▶ _Text provided_
※

# Canary in the Coal Mine? Will Markets Drop Next Year



## bmoney (Jun 22, 2013)

2 weeks ago I sold almost all my winners listed on the TSX. I've been getting a feeling that something has been uncoupling, disjointed and contrasting. I could be feeling cynical because my oil stocks are in the red. Resource stocks are trading at some of their lowest levels in a decade, yet markets are at all time highs. If things are really rosie, certainly there must be prospects for growth and demand, but prices are falling, something is off.

1) There have been several downward adjustments to oil demand by various interest groups. This is not limited to oil, coal demand has also dropped precipitously indicative of a decrease in demand for smelting steel. If demand is decreasing, where is growth coming from? The sharp drop in oil and other resources may be the canary in the coal mine demonstrative of a real global slow down. 

2) Despite the resilience of the US economy blue-chips have headwinds from a stronger US dollar that is likely to dampen earnings. A larger share of US large cap sales/profit is from overseas, a global slow down matters to US financial markets more so now than 10 years ago.

3) U3 the official US unemployment measure of 5.8% in November is misleading. There have been revisions to the U3 measure between 1983-1996 which excludes categories of unemployed persons. The U3 excludes in large part discouraged works, those unemployment for a period greater than 12 months but still interested in employment. U3 also excludes marginal workers, those who work part-time for economic reasons. With the deep recession there must be a significant share of discouraged and marginal workers, the U6 which includes marginal and discouraged works, currently stands at 11% and likely is the reason many in the US still feel like they are in a recession.

※

▶ _Available data_
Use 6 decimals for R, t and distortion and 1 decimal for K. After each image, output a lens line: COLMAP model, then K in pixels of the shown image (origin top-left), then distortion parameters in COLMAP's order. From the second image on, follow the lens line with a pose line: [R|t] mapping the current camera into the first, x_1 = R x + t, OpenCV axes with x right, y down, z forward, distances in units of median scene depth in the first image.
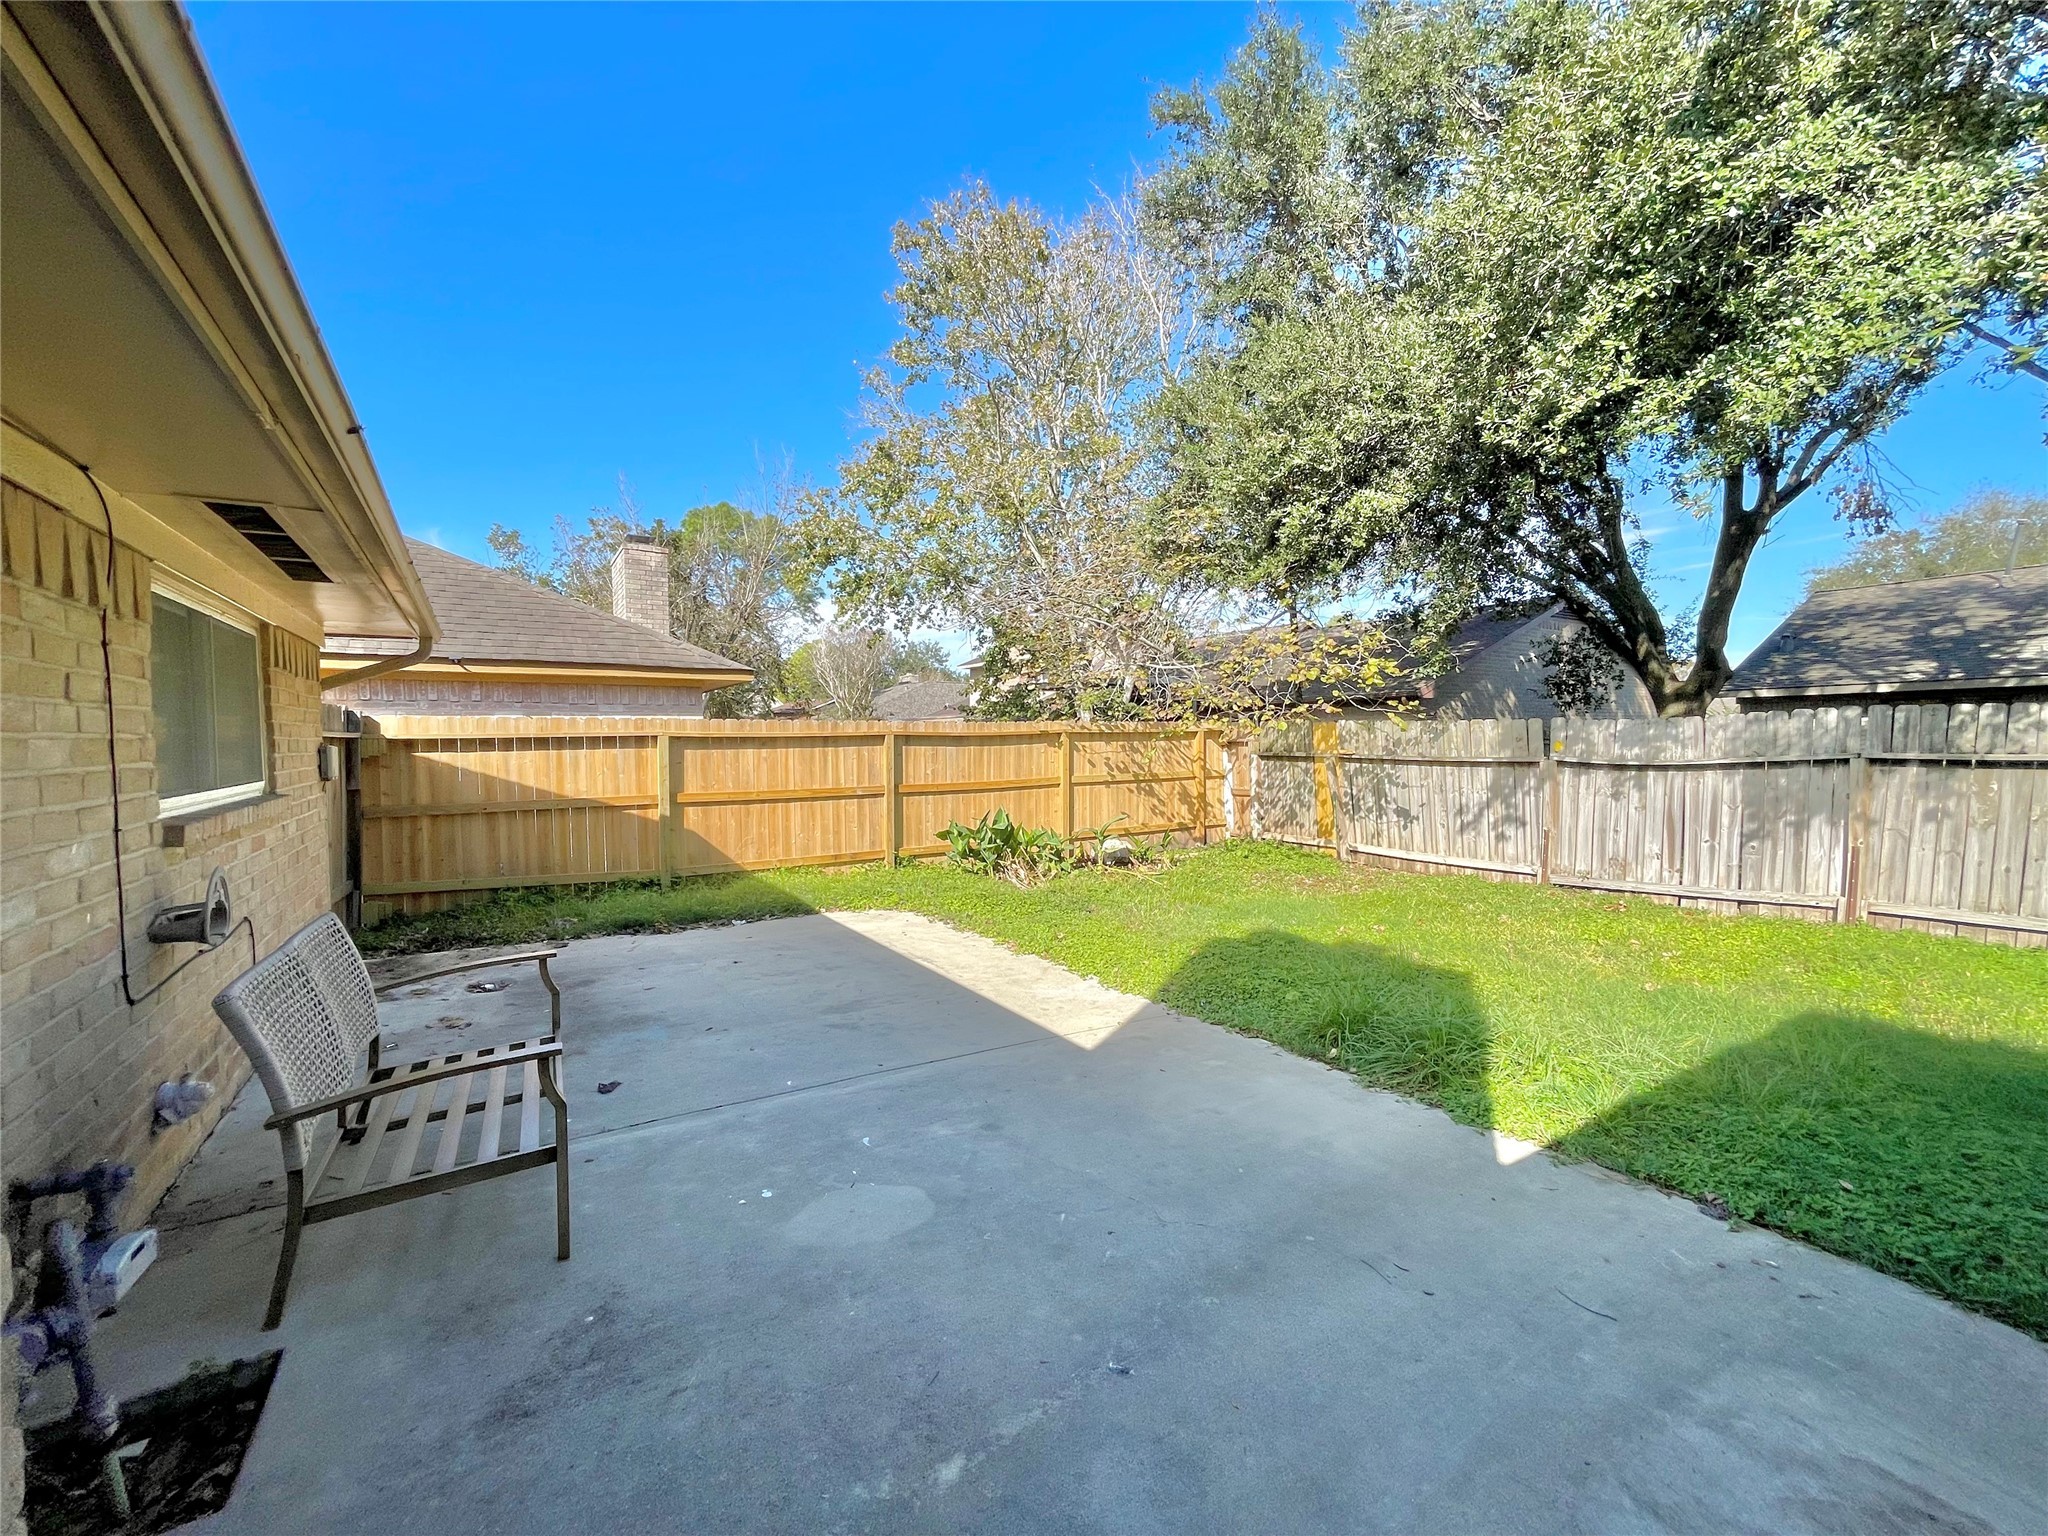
lens RADIAL K [[824.7, 0, 1021.4], [0, 824.7, 774.8], [0, 0, 1]] dist [-0.004138, 0.000311]
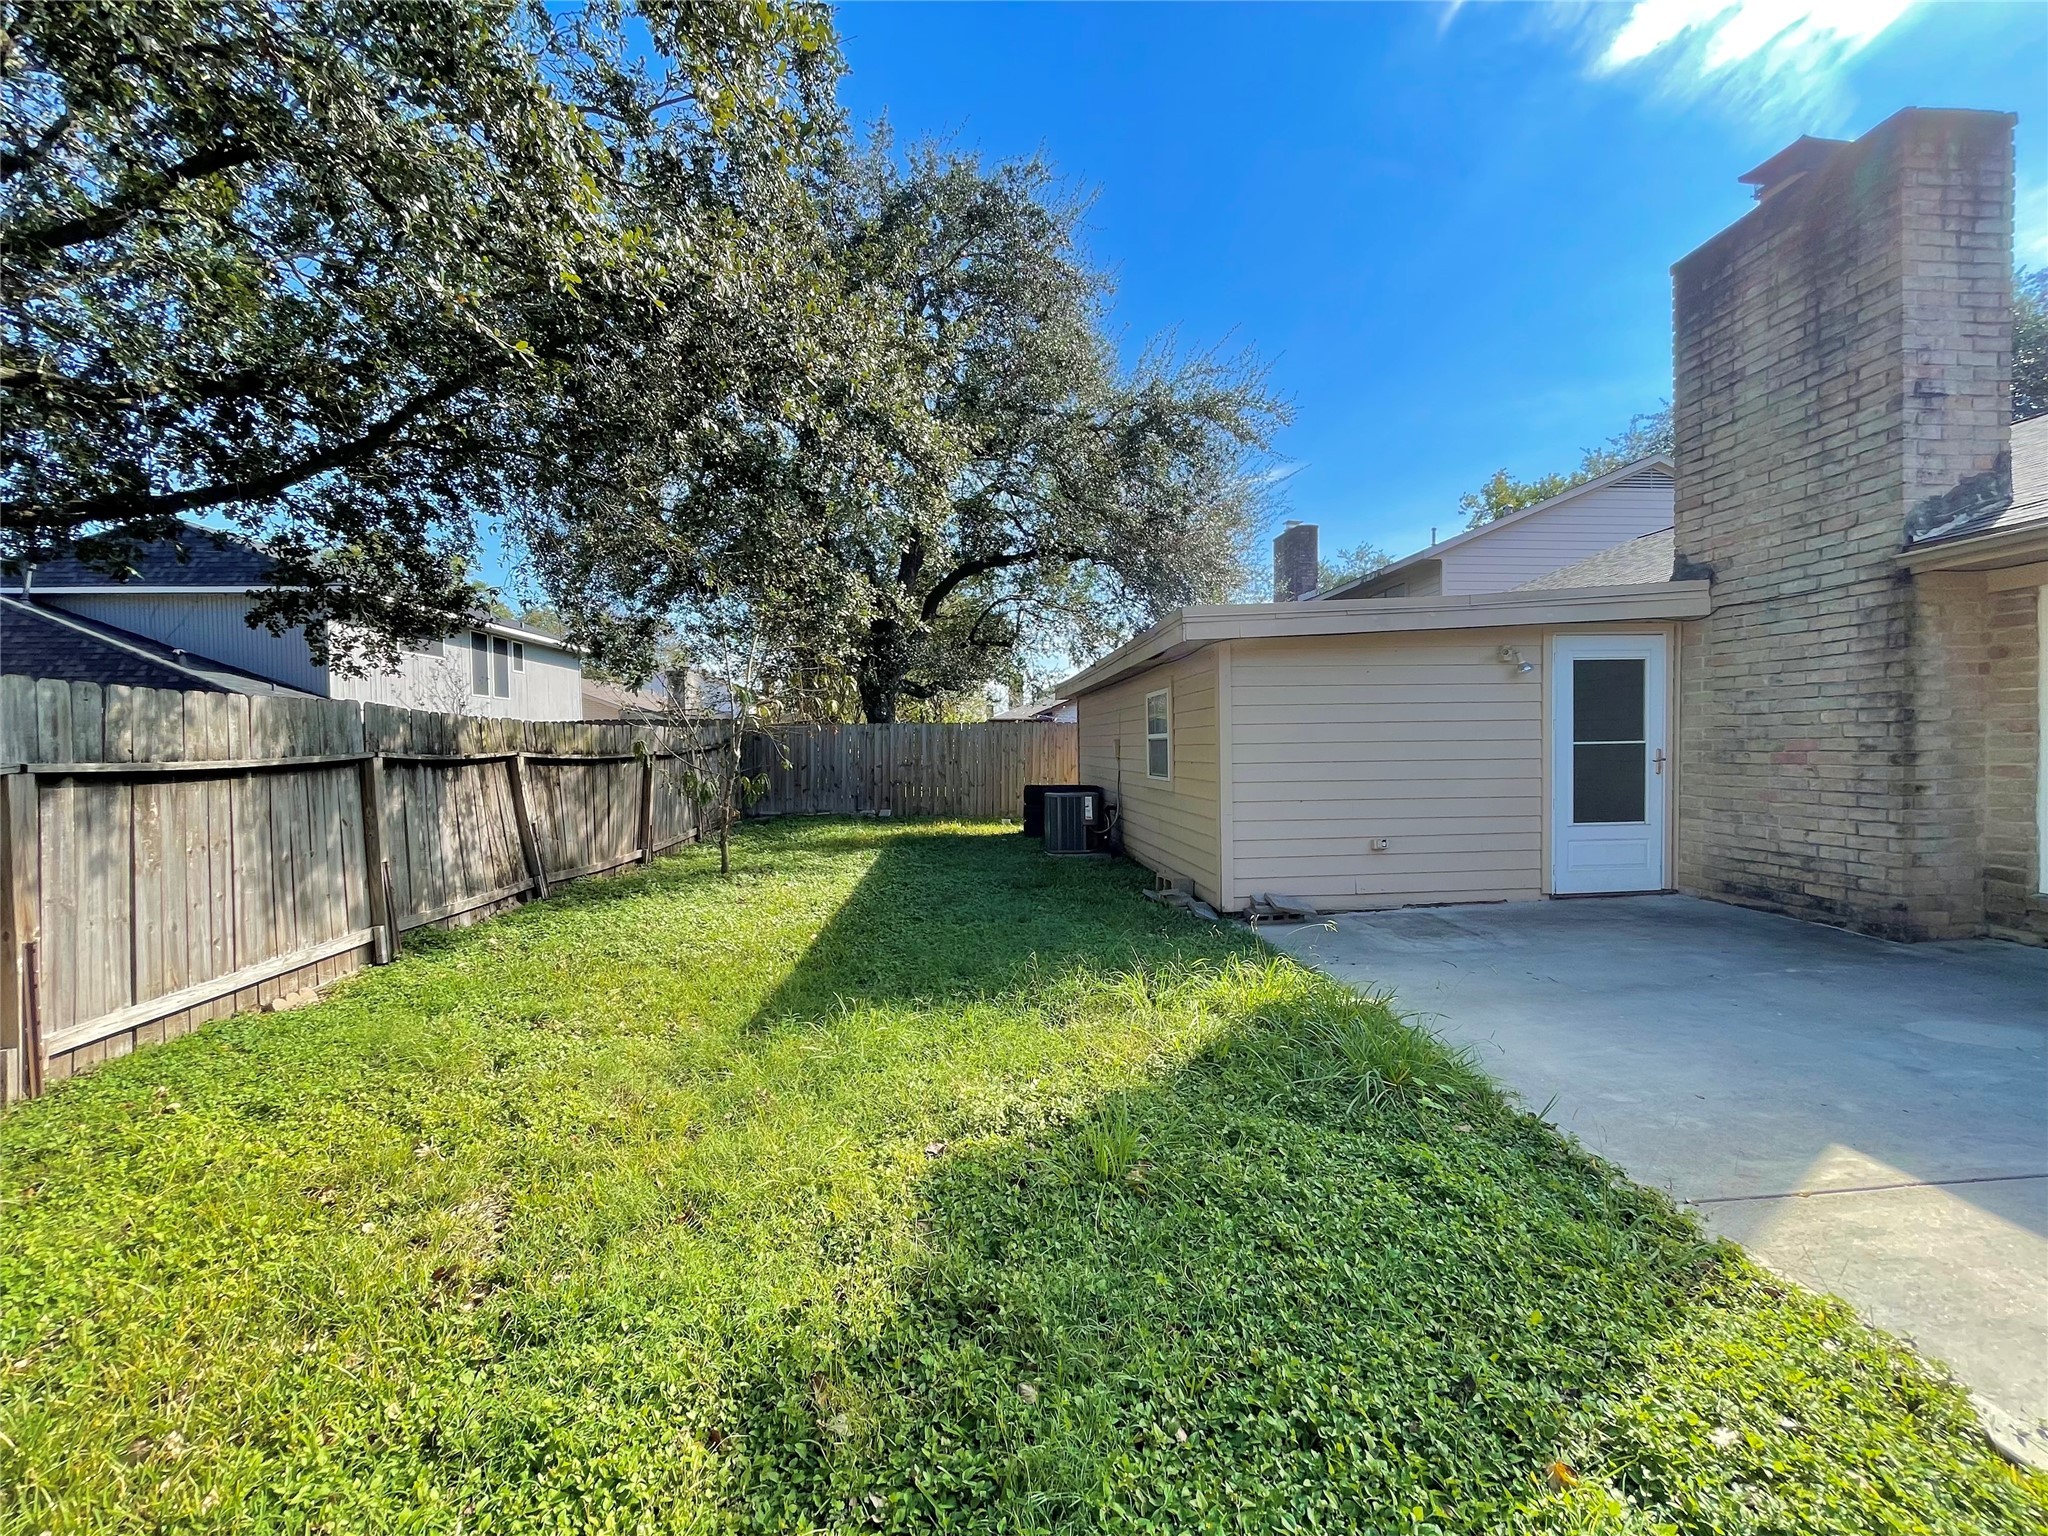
lens RADIAL K [[824.7, 0, 1023.4], [0, 824.7, 762.4], [0, 0, 1]] dist [-0.004138, 0.000311]
pose [[-0.876571, 0.013132, 0.481094, 0.221066], [0.050501, 0.996619, 0.064812, -0.031736], [-0.478616, 0.081108, -0.874270, 1.222039]]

※

▶ _What you need to do_
A) In the forum post about a possible market drop:
(i) Which of their stocks listed on the TSX did the poster sell two weeks earlier?
(ii) Which resource's demand is said to have dropped precipitously, pointing to lower demand for smelting steel?
(iii) What figure does the post give for the current U6 measure?
B) Can you carry on the forum post about whether markets will drop next year, starting right after its last sentence?

▶ _Written answers_
A)
(i) Almost all of their winners.
(ii) Coal.
(iii) 11%.

B)
4) Central banks continue to add stimulus, the markets are addicted. BoJ and ECB announcements caused markets to rally. BoJ is openly purchasing ETFs and ECB is looking to buy bad bank debt. The Fed is looking to unwind open market operations, will the DOW and S&P still float? Central bank intervention is becoming more extreme in Japan and the EU.

5) The US shale industry has added 2-3 million high paying jobs in the US. Likewise, oil and resource sector has been creating jobs in Canada and revenues have been floating Provincial budgets. A protracted period of low energy/resource prices is threatening to de-rail one of the fastest grown sectors in the US and Canada. Will Provinces or states be forced to cut back?

6) The markets have largely shrugged off political risks as the US reaches closer to energy independence but OPEC policy appears to threaten this. Likewise some OPEC nations are becoming unstable. The pot of water is looking like it might start to boil over and tensions could escalate if countries react to low prices by slashing budgets or defaulting on debt.

Is anyone seeing this, or maybe have some bull arguments to put forward? I just can't help feel something is off.


----------



## dogcom (May 23, 2009)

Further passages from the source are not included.